*** Opening PASSAGE PROVIDED ***

Restaurant in 19th-century New York City

Browne's Chop House was a New York City restaurant that was popular with the theatrical crowd. It closed in 1925.

==History==
===Founding===
The establishment was founded by the actor George F. Browne as early as 1857 and at least by 1861 was an eating place for actors, known as the Green Room. It was originally located on Fourteenth Street near Wallack's Theatre, where Browne was a member of the company. It later moved to 33–35 West Twenty-Eighth Street and then to 31 West Twenty-Seventh Street. Frank Farrington bought it after Browne's death and owned it for thirty years.

The restaurant moved to 1424 Broadway, near Fortieth Street, around 1898, across the street from the Metropolitan Opera House and next door to the Empire Theatre. It walls were covered with play programs and signed photographs.

*** Closing PASSAGE PROVIDED ***

◆ BRIEF 1
In the history of Browne's Chop House, what tied the restaurant's first location to its founder? Answer in one to three sentences.
◆ BRIEF 2
Continue the history of Browne's Chop House from its last sentence.

*** Opening DATA RECORDS ***

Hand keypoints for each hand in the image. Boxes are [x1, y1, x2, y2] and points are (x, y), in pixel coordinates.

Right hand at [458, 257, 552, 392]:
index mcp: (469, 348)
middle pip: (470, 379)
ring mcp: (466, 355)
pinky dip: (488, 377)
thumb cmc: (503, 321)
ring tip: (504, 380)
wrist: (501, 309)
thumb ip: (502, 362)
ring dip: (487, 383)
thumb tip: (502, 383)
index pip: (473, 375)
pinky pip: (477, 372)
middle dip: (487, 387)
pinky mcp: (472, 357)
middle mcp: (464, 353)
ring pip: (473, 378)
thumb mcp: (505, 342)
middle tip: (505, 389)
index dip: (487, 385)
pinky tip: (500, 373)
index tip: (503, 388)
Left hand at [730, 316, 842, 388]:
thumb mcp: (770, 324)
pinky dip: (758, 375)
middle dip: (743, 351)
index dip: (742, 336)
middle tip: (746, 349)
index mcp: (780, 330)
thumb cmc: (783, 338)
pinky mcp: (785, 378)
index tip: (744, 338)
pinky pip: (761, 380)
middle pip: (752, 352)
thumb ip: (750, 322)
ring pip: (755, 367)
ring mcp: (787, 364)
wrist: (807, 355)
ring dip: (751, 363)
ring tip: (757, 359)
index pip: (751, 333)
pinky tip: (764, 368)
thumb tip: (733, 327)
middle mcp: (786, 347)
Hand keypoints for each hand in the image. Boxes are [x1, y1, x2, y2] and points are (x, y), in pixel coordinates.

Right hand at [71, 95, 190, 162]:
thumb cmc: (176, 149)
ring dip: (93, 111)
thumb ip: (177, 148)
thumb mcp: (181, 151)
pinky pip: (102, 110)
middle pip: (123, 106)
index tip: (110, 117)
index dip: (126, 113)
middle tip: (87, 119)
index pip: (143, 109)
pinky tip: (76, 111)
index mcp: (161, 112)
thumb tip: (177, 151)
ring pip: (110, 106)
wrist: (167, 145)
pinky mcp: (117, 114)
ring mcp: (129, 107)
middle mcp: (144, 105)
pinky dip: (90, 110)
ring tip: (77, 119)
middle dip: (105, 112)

*** Closing DATA RECORDS ***

◆ TASK RESPONSE 1
The restaurant first stood on Fourteenth Street near Wallack's Theatre. George F. Browne was a member of that theater's company.

◆ TASK RESPONSE 2
The New York Friars Club met regularly at the restaurant when the club was founded in 1904. Women were not permitted to dine there until the upstairs room was opened to them on Sundays starting in 1911.

===Closing===
Browne's closed at the end of June 1925. Its final owner, F. J. Farrington, blamed the growth of speakeasies and cafeterias for the closing, in addition to rising rents and the northward move of the theatrical district.

After the closing of the restaurant, the furnishings and photographs were sold at a public auction. One collector bought all the memorabilia for $480. The owners of the Schrafft's restaurant chain leased the building for a tea room.

===Present day===
Today, the former location of Browne's and the Empire Theatre is occupied by a 22-story office building built for Lowenstein & Sons, completed in 1956.